I personally am overstocked .I change alot of water to deal with this.All in all I average normal conditions with a great amount of extra effort.I say this because according to aqadvisor(not the bible but a good reference) you will be 134% stocked and need 44% weekly water changes for just the parrots.
They are known to try to eat smaller fish so can't imagine where a responsible link had them with neons or other smaller fish.
That wasn't even the rant(get ready),parrots are a man made hybrib(highly frowned upon in the cichlid field).They have trouble competing for food and ,although have the possibilty of living for 10+ years, are usually short lived when mixed with competetive feeding fish(that's the rant).
I would house them in a species only tank if I were to keep them.It is actually still unclear except in the darkest corners of fish farms what fish are bred to create them .
there are many geusses out there ,but no real definate answer.They are "south american cichlids"(I guess) and not africans also.


----------



## Botiadancer (Dec 30, 2013)

Mr. Bandit - you need to work on your rants; not enough explanation marks, capital letters or upper case number symbols.

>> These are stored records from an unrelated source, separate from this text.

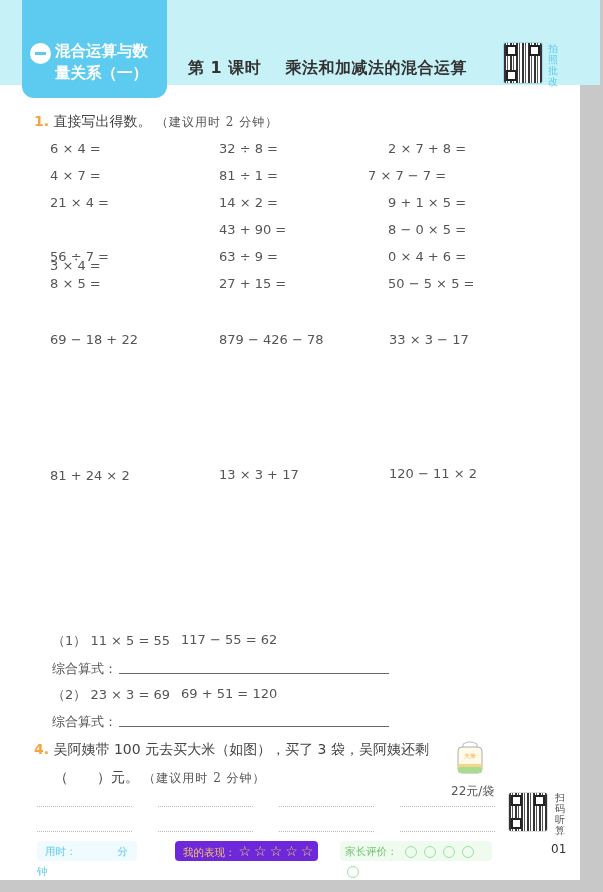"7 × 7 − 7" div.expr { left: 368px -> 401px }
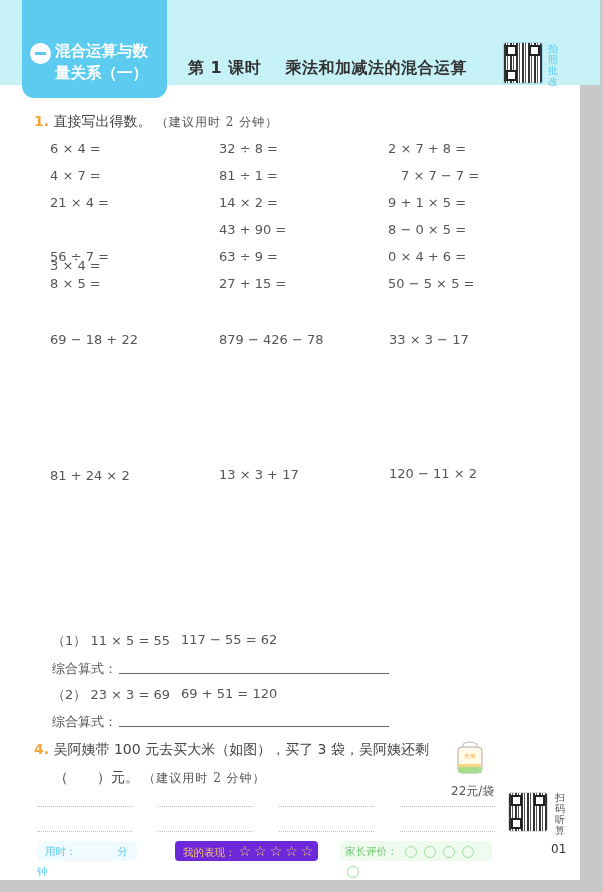"2. 想想下面各题应先算什么，再计算。 （建议用时 4 分钟）" div.q-title { html: none -> <div> <span>2.</span> <span>想想下面各题应先算什么，再计算。</span> <span>（建议用时 4 分钟）</span> </div> }
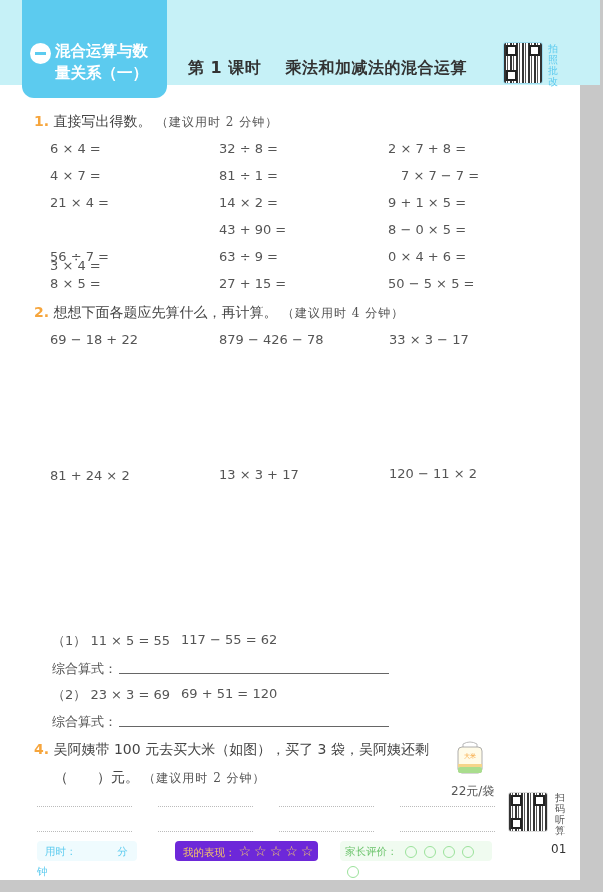"（ ）元。 （建议用时 2 分钟）" div.q-title { html: <div> <span>（</span> <span></span> <span>）元。</span> <span>（建议用时 2 分钟）</span> </div> -> none }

If you must keep blood parrots (rant coming...) (EW YUCK!!! ugly @%^#*% hybrids), then I would suggest well armored unaggressive catfish. In my limited experience observing them (never had them), as they get bigger, they attempt to be aggressive. They have a red devil personality with a jurupari ability to inflict actual damage. More like being pecked to death or bumped into like a koi. (I'm guessing there is great variation in personality... is the Midas complex stronger in it? Or is the Severum complex stronger in it?? [if indeed that is the parentage]) Probably as capable a piscivore as an jurupari as well - they'll just try harder!

Are you sure you wouldn't rather have 4 or 5 severums? I'd suggest the real parrot cichlid (Hoplarchus psittacus) but I don't think even two would fit in your tank.

And always remember, waterchanges are your best friend!

Just noticed this was in the African thread - Parrots are definitely New World Fish. (Americas)


----------



## coralbandit (Jul 29, 2012)

I really didn't rant enough!It is only personal opinion,but I rank blood parrots side by side with ballon mollies!!
BD has a good list of the lines these fish may come from,and like the idea of severums much better also.They are a beautiful fish.


----------